尹壮回来处理丧事。自从离开矿区,他只回来过这一次。他脸上没有任何表情,即便出殡那天,他扶着母亲的棺材,也没有表现出任何情绪。

两个月后,尹壮母亲被害的案件尚未侦破,学校又发生了一件事,学前班的女孩小彭,失踪了。小彭家与刘校长家只有一墙之隔,彭家在开了两座石灰窑在山上,算是很有钱的人家。

学校的老师们配合警察的调查,但侦破进展不是很顺利。

小彭失踪的第四天,有人朝彭家扔了一个石块,石块外面包裹着一张作业纸,大致内容是:彭家人将一万元钱放到某处,小彭就会被释放。

这是一起绑架案件。

纸条上内容用词老道,但字迹很幼稚,书写者明显是个孩子。警察通过对照孩子们的作业笔迹,最后确定这张纸条出自高年级的朱雨。我把朱雨带出教室时,她正穿着家里哥哥的大号衣服,全身上下脏兮兮的,遍布灰尘。

下午,警察冲进学校,带走刘文秀。朱雨指认,纸条是刘文秀让她写的。案件由此告破。

小彭已经被害。刘文秀带着警察去指认藏尸地点,所有人为之震惊,刘文秀把小彭的尸体,投到了刘校长浴池的取水井中。

刘文秀把小彭诱骗到自己家中,担心孩子吵闹被人发现,于是将其掐死。藏好尸体以后,刘文秀诱骗朱雨帮她写勒索纸条,向彭家索要赎金。

刘校长家的浴池受抛尸事件影响,经营不下去了。谈及此事,她时常感慨:“她受不了别人过得比她好。”真的应验了刘文秀那句“我家有事,你也不会好过”。

刘文秀被捕以后,供述自己曾经还杀害过一个男孩,最终被判处死刑。

2003年,这所学校被取缔,原厂职工遣散,我通过考试进入一所中学。

可直到我离开矿区,杀害尹母的凶手也能没抓到。

2007年的某一天,我领着儿子在街头散步。走到十字街口,看见几个姑娘正在卖气球。气球很多,聚拢在姑娘头上,像五彩祥云。
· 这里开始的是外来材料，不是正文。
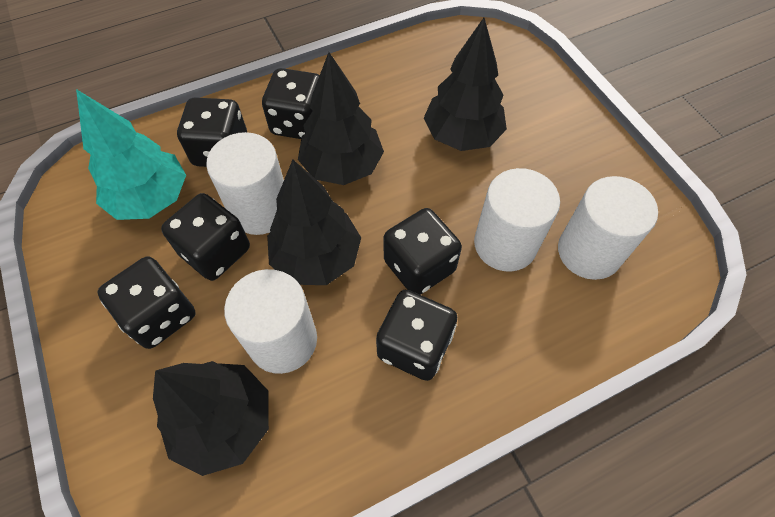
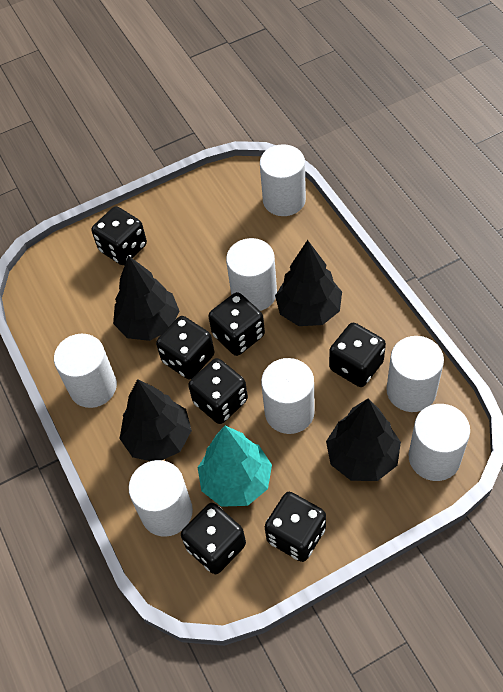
black dice: [97,257,195,349] [161,193,250,281] [177,97,247,167] [262,68,320,139] [376,290,457,381] [383,208,462,295] = 6 -> [92,206,147,265] [156,316,214,379] [181,503,246,574] [188,358,248,424] [208,292,265,356] [265,492,326,562] [329,323,386,387] = 7
white cylinder: [206,132,284,235] [224,269,317,374] [474,168,560,271] [558,176,658,280] = 4 -> [54,334,117,408] [128,460,193,537] [226,238,277,311] [260,144,306,216] [261,358,315,434] [386,336,444,412] [409,404,470,481] = 7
我在挑选气球时,蓦然发现眼前一个姑娘似曾相识,但又想不起来在哪儿见过。

“张老师。”姑娘叫起来。

我回想起来了,这个干干净净的姑娘是朱雨。

当年的小女孩已经长大了。阳光洒在朱雨脸上,连脸上的绒毛都纤毫毕现,透出青春的健康气息。

朱雨挑出一个粉红色的气球,弯下腰递给我儿子。儿子没拿住,气球轻盈地越过我们的头顶,向高高的天空飘去。